Let’s take a look at the list of demands for the Argus in that petition, fit to be published in the joke issue (which I hope still exists). Include a work study/course credit position? The Argus used to do that, and it was great (I took the course), but they would presumably need funding for that restored in order to have it again. A monthly report on allocation of funds and leadership structure? Yeah, it’s pretty much on a volunteer basis. The only semester I got paid was when I was editor-in-chief, and that was $500 total, which worked out to about $1 per hour. A Social Justice/Diversity training for all student publications? Yes, Wesleyan students getting more of that, in a required setting no less, is going to somehow make the Argus better. Excuse me while I go preach the Gospel to my Pastor. Active recruitment and advertisement? I’m pretty sure they do that. That’s how you get on the Argus staff. The makeup of that staff is entirely dependent on who volunteer s for it. And open space on the front page dedicated to marginalized groups/voice? I think they’re probably still trying to run a legitimate newspaper there. You know, one where top news stories are on the front page and the opinions section is somewhere inside, though marginalized groups and voices are more than welcome to participate.
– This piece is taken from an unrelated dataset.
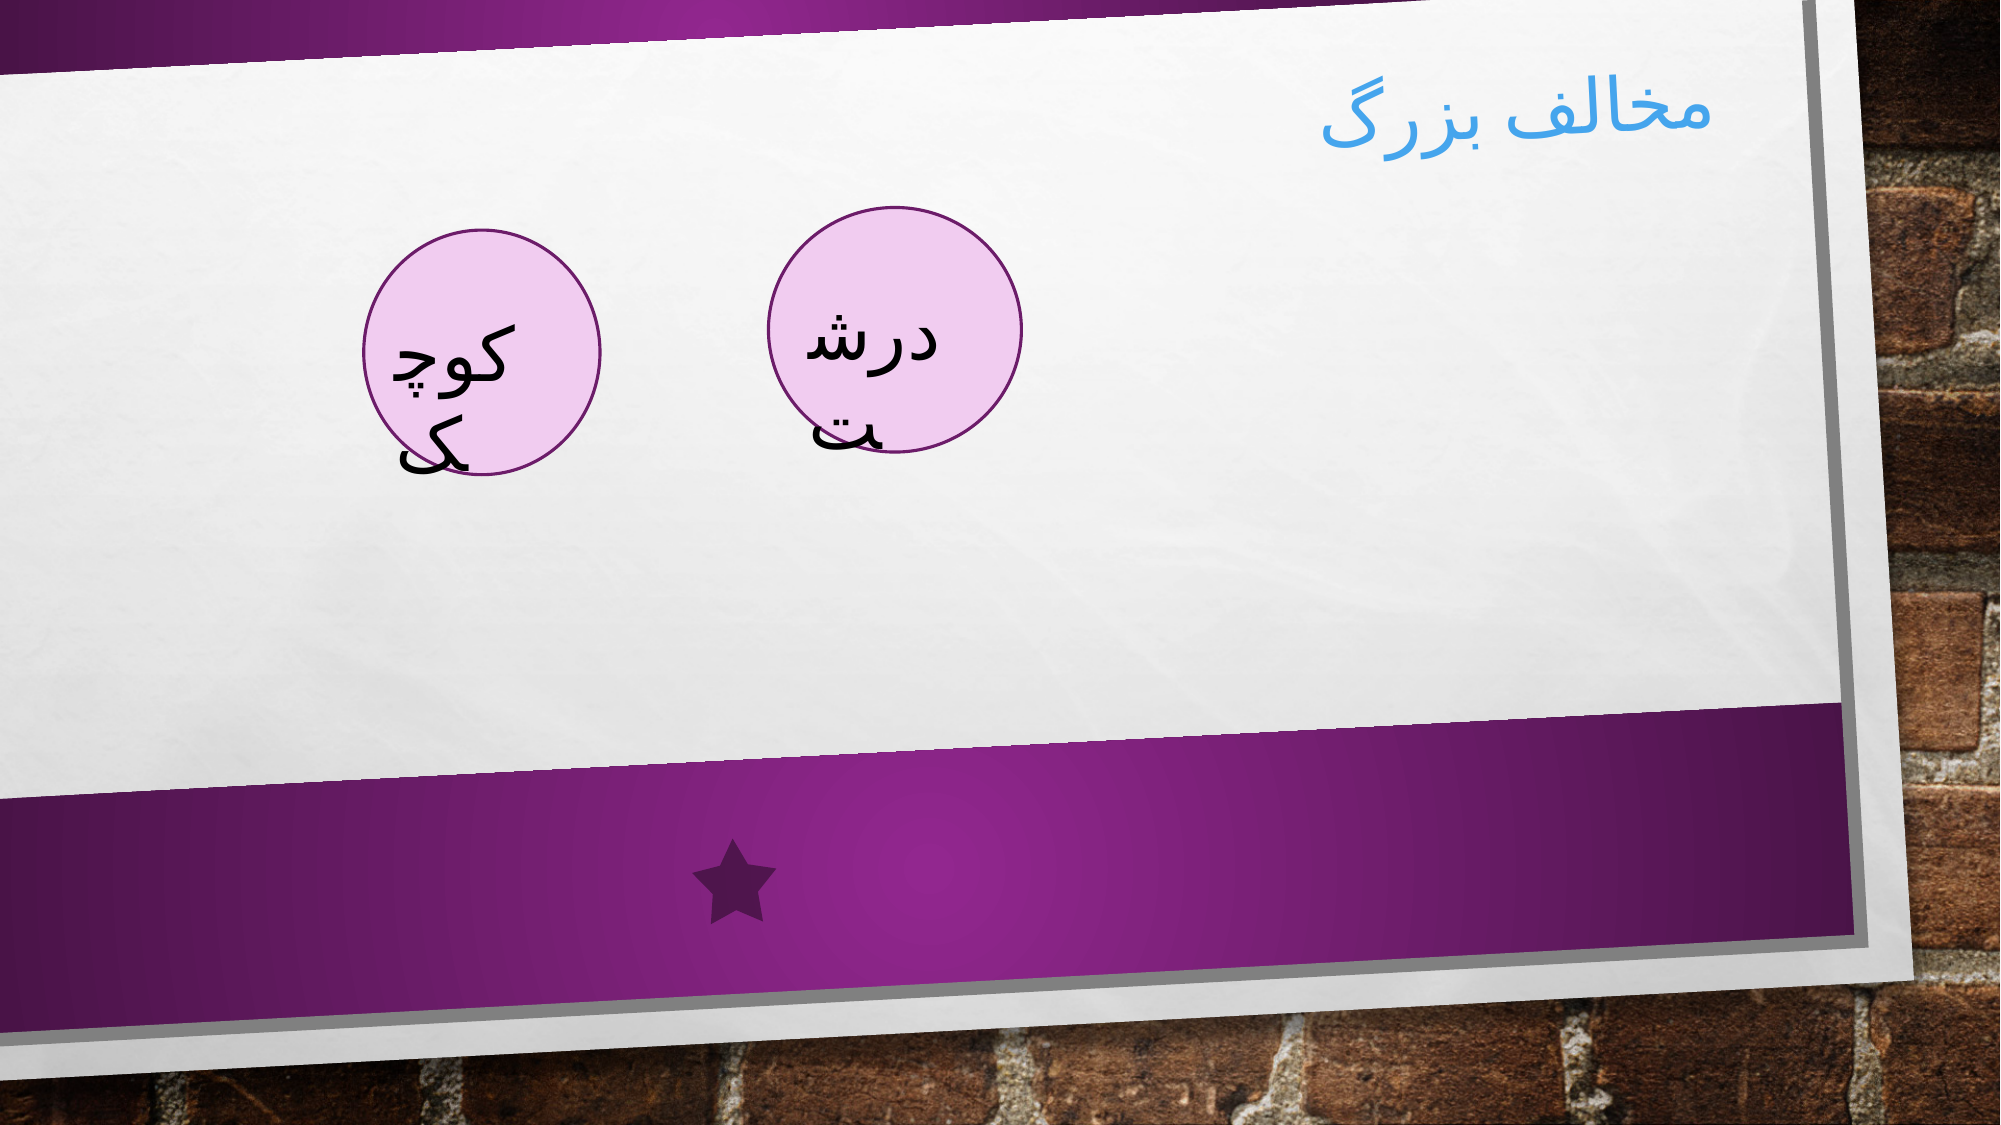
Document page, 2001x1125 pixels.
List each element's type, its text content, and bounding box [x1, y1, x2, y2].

Or perhaps you can find a paragraph like this one in that section, where I can state some of my personal beliefs, which are bound to offend people. I agree with the Supreme Court’s decision on Gay Marriage, and I disagree with the refusal of Kim Davis to step down from her position, despite the fact that I am a Christian who believes that Gay Marriage is against the Bible. We need separation of church and state, but we also need to allow those who dissent to voice their opinions, whether they are on the opposite side of the divisive (outside the Wesleyan bubble) issue of gay marriage, or against something, such as interracial marriage, that nearly everyone agrees with, as they should. We’ve come a long way as a nation, but we have a long way to go. I understand and agree with what many participants of Black Lives Matter are trying to accomplish, and I see why it upsets some folks when someone suggests replacing “Black” with “All” but I stand with Ben Carson, who i nstead suggests adding “All” in front of “Black” to include black lives snuffed out by abortion, as well as violence of any kind. And while we’re defending marginalized groups, why not defend one group that is utterly voiceless and stand with “Roe” from Roe v. Wade, who now wants that landmark decision overturned? Instead of fighting to defund the Argus, let’s fight to defund Planned Parenthood!
Let discourse ensue.
DiBlasi is a member of the Class of 2007.